[What you should do]:
Could each entry be returned exactly as it appears?

[Extracted records]:
* * * * * * * * *

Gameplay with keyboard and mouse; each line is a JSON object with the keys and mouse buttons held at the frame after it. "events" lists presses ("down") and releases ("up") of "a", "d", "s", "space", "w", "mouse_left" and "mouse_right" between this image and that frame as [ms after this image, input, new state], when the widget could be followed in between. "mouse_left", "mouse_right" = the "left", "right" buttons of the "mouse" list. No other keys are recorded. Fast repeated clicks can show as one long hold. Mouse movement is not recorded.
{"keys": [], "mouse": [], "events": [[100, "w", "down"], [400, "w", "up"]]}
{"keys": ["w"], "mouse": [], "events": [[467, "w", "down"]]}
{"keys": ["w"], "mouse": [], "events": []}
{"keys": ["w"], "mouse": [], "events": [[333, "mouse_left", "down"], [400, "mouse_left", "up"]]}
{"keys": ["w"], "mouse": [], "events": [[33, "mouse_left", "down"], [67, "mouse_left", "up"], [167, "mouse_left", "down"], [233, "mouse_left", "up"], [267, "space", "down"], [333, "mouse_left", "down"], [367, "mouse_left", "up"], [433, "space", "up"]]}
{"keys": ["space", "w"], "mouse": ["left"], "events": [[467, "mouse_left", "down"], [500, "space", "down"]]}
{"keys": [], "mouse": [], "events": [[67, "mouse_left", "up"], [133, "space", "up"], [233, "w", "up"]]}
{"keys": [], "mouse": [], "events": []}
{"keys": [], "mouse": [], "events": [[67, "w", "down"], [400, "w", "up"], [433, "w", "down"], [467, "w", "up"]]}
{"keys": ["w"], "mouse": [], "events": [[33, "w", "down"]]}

* * * * * * * * *

[Result below]:
Gameplay with keyboard and mouse; each line is a JSON object with the keys and mouse buttons held at the frame after it. "events" lists presses ("down") and releases ("up") of "a", "d", "s", "space", "w", "mouse_left" and "mouse_right" between this image and that frame as [ms after this image, input, new state], when the widget could be followed in between. "mouse_left", "mouse_right" = the "left", "right" buttons of the "mouse" list. No other keys are recorded. Fast repeated clicks can show as one long hold. Mouse movement is not recorded.
{"keys": [], "mouse": [], "events": [[100, "w", "down"], [400, "w", "up"]]}
{"keys": ["w"], "mouse": [], "events": [[467, "w", "down"]]}
{"keys": ["w"], "mouse": [], "events": []}
{"keys": ["w"], "mouse": [], "events": [[333, "mouse_left", "down"], [400, "mouse_left", "up"]]}
{"keys": ["w"], "mouse": [], "events": [[33, "mouse_left", "down"], [67, "mouse_left", "up"], [167, "mouse_left", "down"], [233, "mouse_left", "up"], [267, "space", "down"], [333, "mouse_left", "down"], [367, "mouse_left", "up"], [433, "space", "up"]]}
{"keys": ["space", "w"], "mouse": ["left"], "events": [[467, "mouse_left", "down"], [500, "space", "down"]]}
{"keys": [], "mouse": [], "events": [[67, "mouse_left", "up"], [133, "space", "up"], [233, "w", "up"]]}
{"keys": [], "mouse": [], "events": []}
{"keys": [], "mouse": [], "events": [[67, "w", "down"], [400, "w", "up"], [433, "w", "down"], [467, "w", "up"]]}
{"keys": ["w"], "mouse": [], "events": [[33, "w", "down"]]}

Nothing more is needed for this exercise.